Хозяин дома, человечек с бегающими глазками, без вопросов принял его как Гаста Харкина — железнодорожника, честного труженика, немного рассеянного и достаточно глупого, чтобы в срок платить за снятые комнаты.

Разделавшись с уборкой, Моури вышел купить вечерние газеты. О вчерашних событиях там не было ни строчки. Сначала он несколько огорчился, но, поразмыслив, решил, что это даже к лучшему. Ни один уважающий себя журналист или более-менее приличный редактор не упустил бы такой материал, а значит, не обошлось без давления сверху. Кто-то, наделенный немалой властью, прихлопнул публикацию тяжелым кулаком цензуры.

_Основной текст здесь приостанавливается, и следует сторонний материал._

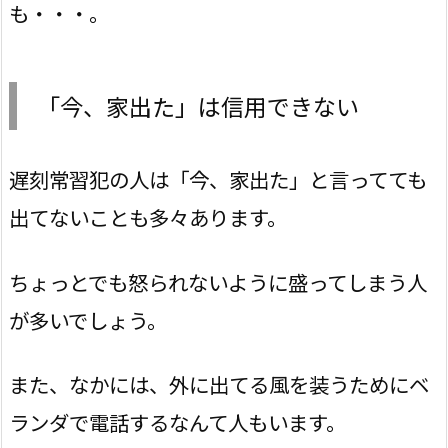
も・・・。
「今、家出た」は信用できない
遅刻常習犯の人は「今、家出た」と言ってても
出てないことも多々あります。
ちょっとでも怒られないように盛ってしまう人
が多いでしょう。
また、なかには、外に出てる風を装うためにベ
ランダで電話するなんて人もいます。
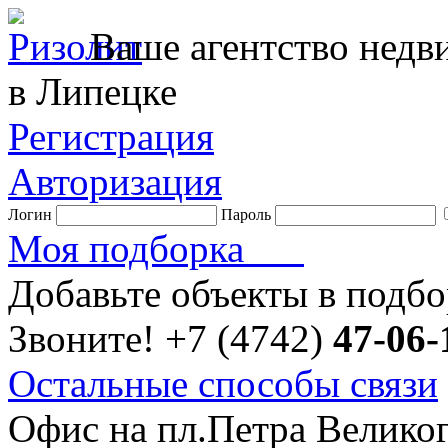
Ваше агентство нед
в Липецке
Регистрация
Авторизация
Логин
Пароль
Моя подборка
Добавьте объекты в подб
Звоните!
+7 (4742)
47-06-
Остальные способы связи
Офис на пл.Петра Велико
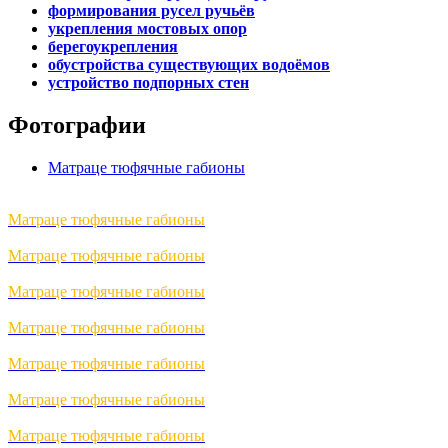
формирования русел ручьёв
укрепления мостовых опор
берегоукрепления
обустройства существующих водоёмов
устройство подпорных стен
Фотографии
Матраце тюфячные габионы
Матраце тюфячные габионы
Матраце тюфячные габионы
Матраце тюфячные габионы
Матраце тюфячные габионы
Матраце тюфячные габионы
Матраце тюфячные габионы
Матраце тюфячные габионы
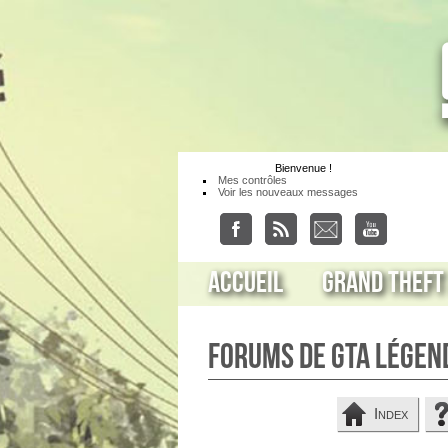
Bienvenue
!
Mes contrôles
Voir les nouveaux messages
Accueil
Grand Theft
Forums de GTA Légen
Index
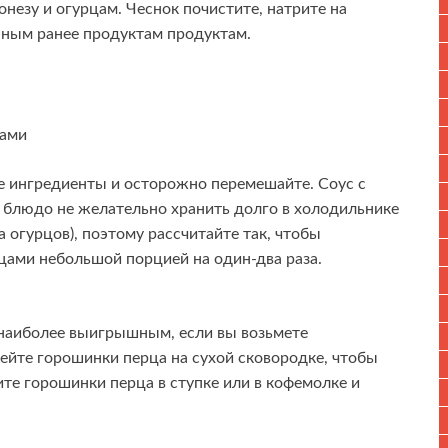
незу и огурцам. Чеснок почистите, натрите на
нным ранее продуктам продуктам.
е ингредиенты и осторожно перемешайте. Соус с
е блюдо не желательно хранить долго в холодильнике
а огурцов), поэтому рассчитайте так, чтобы
рцами небольшой порцией на один-два раза.
 наиболее выигрышным, если вы возьмете
ейте горошинки перца на сухой сковородке, чтобы
те горошинки перца в ступке или в кофемолке и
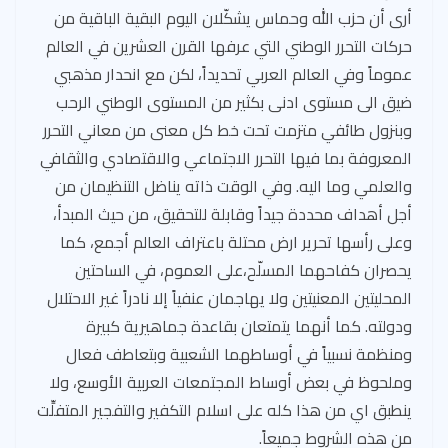
أرى أن حزب الله وحماس يشكّلان اليوم البقية الباقية من
حركات التحرر الوطني التي عرفها القرن العشرين في العالم
عموماً وفي العالم العربي تحديداً، لكن مع انحدار مذهبي
ضيق الى مستوى ادنى بكثير من المستوى الوطني الرحب
وبنزول طائفي متزمت تحت خط كل معنى من معاني التحرر
المعروفة بما فيها التحرر الاجتماعي والاقتصادي والثقافي
والعلمي وما اليه. وفي الوقت ذاته يناضل التنظيمان من
أجل أهداف محددة جيداً وقابلة للتحقيق، من حيث المبدأ،
وعلى رأسها تحرير ارض محتلة باعتراف العالم أجمع، كما
يحصران كفاحهما المسلّح،على العموم، في الساحتين
المحليتين المعنيتين ولا يهاجمان عنفياً إلا نادراً غير الاحتلال
ودولته. كما أنهما يتمتعان بقاعدة جماهيرية كبيرة
ومنظمة نسبياً في أوساطهما الشعبية وبتعاطف فعال
وملحوظ في بعض أوساط المجتمعات العربية الأوسع، ولا
ينطبق اي من هذا كله على اسلام التكفير والتفجير المتفلِّت
من هذه الشروط جميعاً.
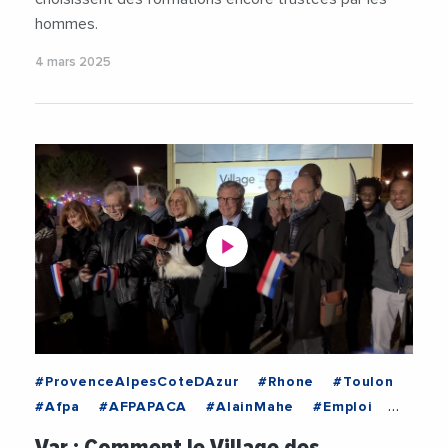
hommes.
4 mars 2025
#ProvenceAlpesCoteDAzur
#Rhone
#Toulon
#Afpa
#AFPAPACA
#AlainMahe
#Emploi
#EmploiFormation
#Insertion
#Videos
Var : Comment le Village des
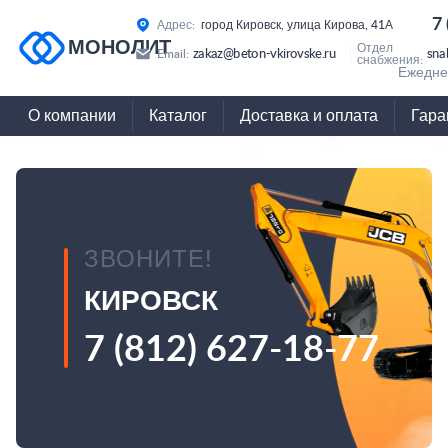
7
Адрес:
город Кировск, улица Кирова, 41А
МОНОЛИТ
Отдел
zakaz@beton-vkirovske.ru
sna
Email:
снабжения:
Ежеднев
О компании
Каталог
Доставка и оплата
Гара
ЗВОНИТЕ!
КИРОВСК
7 (812) 627-18-77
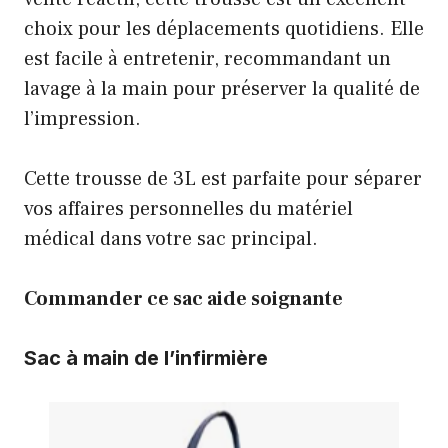
choix pour les déplacements quotidiens. Elle
est facile à entretenir, recommandant un
lavage à la main pour préserver la qualité de
l’impression.
Cette trousse de 3L est parfaite pour séparer
vos affaires personnelles du matériel
médical dans votre sac principal.
Commander ce sac aide soignante
Sac à main de l’infirmière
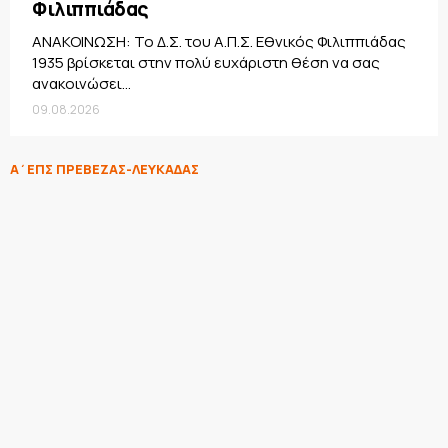
Φιλιππιάδας
ΑΝΑΚΟΙΝΩΣΗ: Το Δ.Σ. του Α.Π.Σ. Εθνικός Φιλιππιάδας
1935 βρίσκεται στην πολύ ευχάριστη θέση να σας
ανακοινώσει...
09.08.2026
Α΄ΕΠΣ ΠΡΕΒΕΖΑΣ-ΛΕΥΚΑΔΑΣ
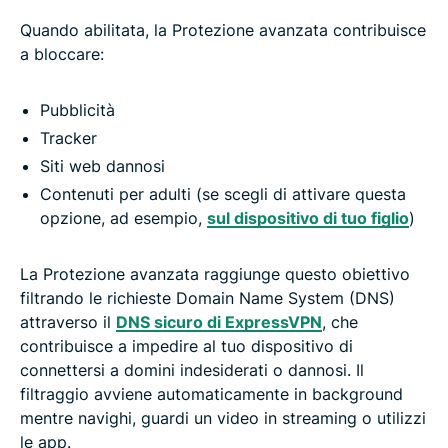
Quando abilitata, la Protezione avanzata contribuisce
a bloccare:
Pubblicità
Tracker
Siti web dannosi
Contenuti per adulti (se scegli di attivare questa
opzione, ad esempio,
sul dispositivo di tuo figlio
)
La Protezione avanzata raggiunge questo obiettivo
filtrando le richieste Domain Name System (DNS)
attraverso il
DNS sicuro di ExpressVPN
, che
contribuisce a impedire al tuo dispositivo di
connettersi a domini indesiderati o dannosi. Il
filtraggio avviene automaticamente in background
mentre navighi, guardi un video in streaming o utilizzi
le app.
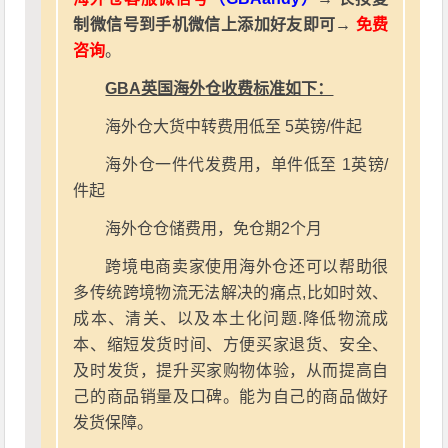
制微信号到手机微信上添加好友即可→
免费
咨询
。
GBA英国海外仓收费标准如下：
海外仓大货中转费用低至 5英镑/件起
海外仓一件代发费用，单件低至 1英镑/
件起
海外仓仓储费用，免仓期2个月
跨境电商卖家使用海外仓还可以帮助很
多传统跨境物流无法解决的痛点,比如时效、
成本、清关、以及本土化问题.降低物流成
本、缩短发货时间、方便买家退货、安全、
及时发货，提升买家购物体验，从而提高自
己的商品销量及口碑。能为自己的商品做好
发货保障。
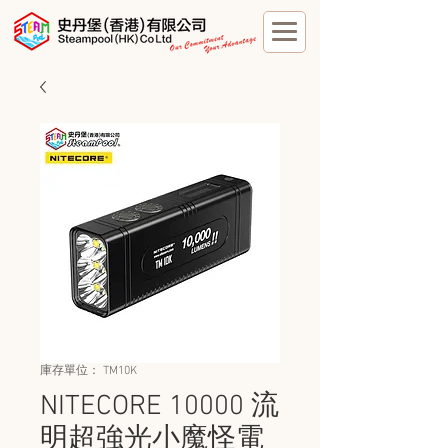
庫存單位： TM10K
NITECORE 10000 流
明超強光小魔怪電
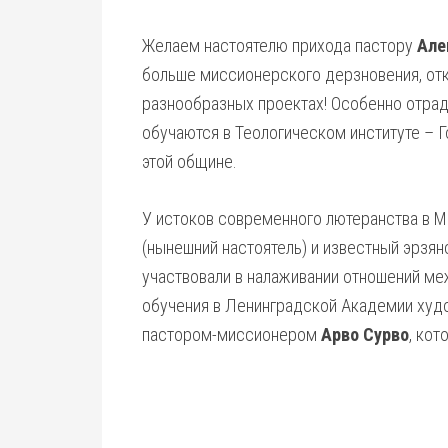
Желаем настоятелю прихода пастору
Але
больше миссионерского дерзновения, отк
разнообразных проектах! Особенно отрад
обучаются в Теологическом институте – 
этой общине.
У истоков современного лютеранства в 
(нынешний настоятель) и известный эрзя
участвовали в налаживании отношений м
обучения в Ленинградской Академии ху
пастором-миссионером
Арво Сурво
, кот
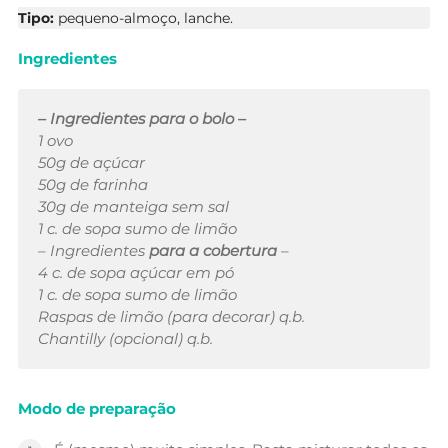
Tipo:
pequeno-almoço, lanche.
Ingredientes
– Ingredientes para o bolo –
1 ovo
50g de açúcar
50g de farinha
30g de manteiga sem sal
1 c. de sopa sumo de limão
– Ingredientes
para a cobertura
–
4 c. de sopa açúcar em pó
1 c. de sopa sumo de limão
Raspas de limão (para decorar) q.b.
Chantilly (opcional) q.b.
Modo de preparação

Да, всполошились, видно, господа из Кайтемпи, забеспокоились, заерзали в своих креслах. Что ж, это только начало, так сказать, оса крылышком махнула. То-то будет дальше. И чем упорнее молчат «наверху», тем красноречивее пересуды «внизу»; растет недоверие к правительству. «Что опять они от нас скрывают?» — уже завтра, Моури не сомневался, тысячи горожан зададутся этим вопросом. «Дирак Ангестун Гесепт» — эти три слова будут вертеться на языках десятков тысяч достопочтимых сирианцев, и все потому, что власти струхнули и сидят, как в рот воды набравши.

«Нет причин для страхов», — говорит правительство. Но кто ему поверит, когда оно боится признать столь пустячный фактик? А ведь шила в мешке не утаишь.

Если не бороться с заразной болезнью — само собой, вспыхнет эпидемия. Моури решил ускорить процесс распространения антивоенной бациллы и очередную вылазку предпринял в Редайн — небольшой городок с населением не более трехсот тысяч человек, расположенный в сорока двух милях к югу от Пертейна; райцентр с собственной электростанцией, бокситными шахтами и заводом по производству алюминия.

Утренний поезд был битком забит угрюмыми работягами, самоуверенными чиновниками, измученными солдатами, какими-то бесцветными бесполыми личностями — людьми, движимыми нуждами военного времени. Напротив Моури восседал свиноподобный тип с жирной харей — живая карикатура на министра пищевой промышленности — и томно, с барским равнодушием взирал на проносящиеся за окном пейзажи. Не прошло и пяти минут, как Свинорылый уже храпел, запрокинув голову и широко раскрыв рот. Во сне он еще больше напоминал борова, и у Моури руки чесались заткнуть его пасть апельсином.